D'Artagnan responded, "Don't worry about that, the same thief who took your bag knows every way in and out of the sewers throughout the city, including a way inside the blockades. I would have used the passage myself, but then I would have ended up inside like you and possibly trapped as well."
Aramis nodded in understanding as he continued, "The others need you more than I. You made the right decision. You say the boy will be watching, then lead me down to his people when I'm ready?"
"Yes, just be careful, Aramis," the Gascon replied, fearful for his friend. "And take care of yourself."
"I always do," the team's sharpshooter answered smugly. "I'll take my bag now."
D'Artagnan looked over at the guards again and when they finally looked away, no longer caring about why the young man was standing outside of the barricades, the youngest of the four soldiers set his friend's bag down and suddenly broke off one of the planks holding the wall in place to create a large enough hole to pass the bag through to Aramis, then swiftly ran off before the two guards could reach him to arrest him. The sharpshooter grabbed hold of his bag, then quickly ran away from the hole as well, leaving the guards bewildered as they began to repair the hole.
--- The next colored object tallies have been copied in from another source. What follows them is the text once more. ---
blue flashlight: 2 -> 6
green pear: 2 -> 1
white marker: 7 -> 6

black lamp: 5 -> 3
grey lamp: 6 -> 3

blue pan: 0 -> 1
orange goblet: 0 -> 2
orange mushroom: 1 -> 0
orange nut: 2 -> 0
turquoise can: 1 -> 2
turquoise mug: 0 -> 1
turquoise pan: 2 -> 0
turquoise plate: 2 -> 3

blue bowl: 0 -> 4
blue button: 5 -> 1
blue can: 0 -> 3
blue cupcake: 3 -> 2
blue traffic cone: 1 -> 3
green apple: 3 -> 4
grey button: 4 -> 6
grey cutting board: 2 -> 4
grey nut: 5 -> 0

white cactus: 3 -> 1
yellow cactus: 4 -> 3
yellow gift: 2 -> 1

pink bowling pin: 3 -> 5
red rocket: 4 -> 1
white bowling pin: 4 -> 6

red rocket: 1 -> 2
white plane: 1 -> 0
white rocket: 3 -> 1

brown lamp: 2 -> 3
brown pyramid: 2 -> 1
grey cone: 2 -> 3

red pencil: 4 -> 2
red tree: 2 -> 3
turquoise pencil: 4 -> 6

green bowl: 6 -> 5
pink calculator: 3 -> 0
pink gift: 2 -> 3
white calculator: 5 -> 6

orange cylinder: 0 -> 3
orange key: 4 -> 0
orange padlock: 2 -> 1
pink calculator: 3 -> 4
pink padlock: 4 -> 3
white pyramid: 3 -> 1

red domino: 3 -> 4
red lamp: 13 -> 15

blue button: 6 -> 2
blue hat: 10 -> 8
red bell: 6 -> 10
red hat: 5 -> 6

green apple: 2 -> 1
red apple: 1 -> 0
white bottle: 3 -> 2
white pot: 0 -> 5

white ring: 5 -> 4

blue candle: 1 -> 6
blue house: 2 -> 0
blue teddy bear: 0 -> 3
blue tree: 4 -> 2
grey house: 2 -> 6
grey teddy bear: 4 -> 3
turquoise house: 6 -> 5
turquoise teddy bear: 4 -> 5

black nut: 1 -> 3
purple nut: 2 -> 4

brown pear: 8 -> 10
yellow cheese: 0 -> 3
The young Gascon ran fast and as far away from the barricades as he could, then finally stopped in order to catch his breath. It bothered him to just leave like that, with his friend's life still at stake, but he knew that he needed to find the rest of his companions so that could figure things out from the outside.
D'Artagnan began to ride his horse, which he got back from a stable hand whom his friends had left it for him with before they took off to question the Duke again, back toward the palace in hope of catching up with them. However, Athos and Porthos met up with him on the road, having finished dropping the Duchess and her son off, and together they slowly continued riding back toward the city while they talked.
Athos spoke first as he and Porthos looked over the condition of their companion, saying, "You made it, although a little worse for wear. Did you find Aramis' bag and get it back to him alright?"
The Gascon nodded as he went on to explain all that he explained to Aramis, then turned to them and asked, "What about you? Did you learn anything more from the Duke?"
"Unfortunately no," Porthos responded in frustration.
"Although he is definitely hiding something," Athos replied. "I mentioned the possibility of his people having been poisoned and I caught a glimpse of fear, not just anger. I don't think he is involved in what's going on here, but I think he may know who is."
D'Artagnan was surprised at this as he asked, "So, you think that there's a good chance that this sickness isn't the plague after all, but something that Aramis will be able to find a cure for?"
Athos stated fearfully, "I don't really know. One can only hope."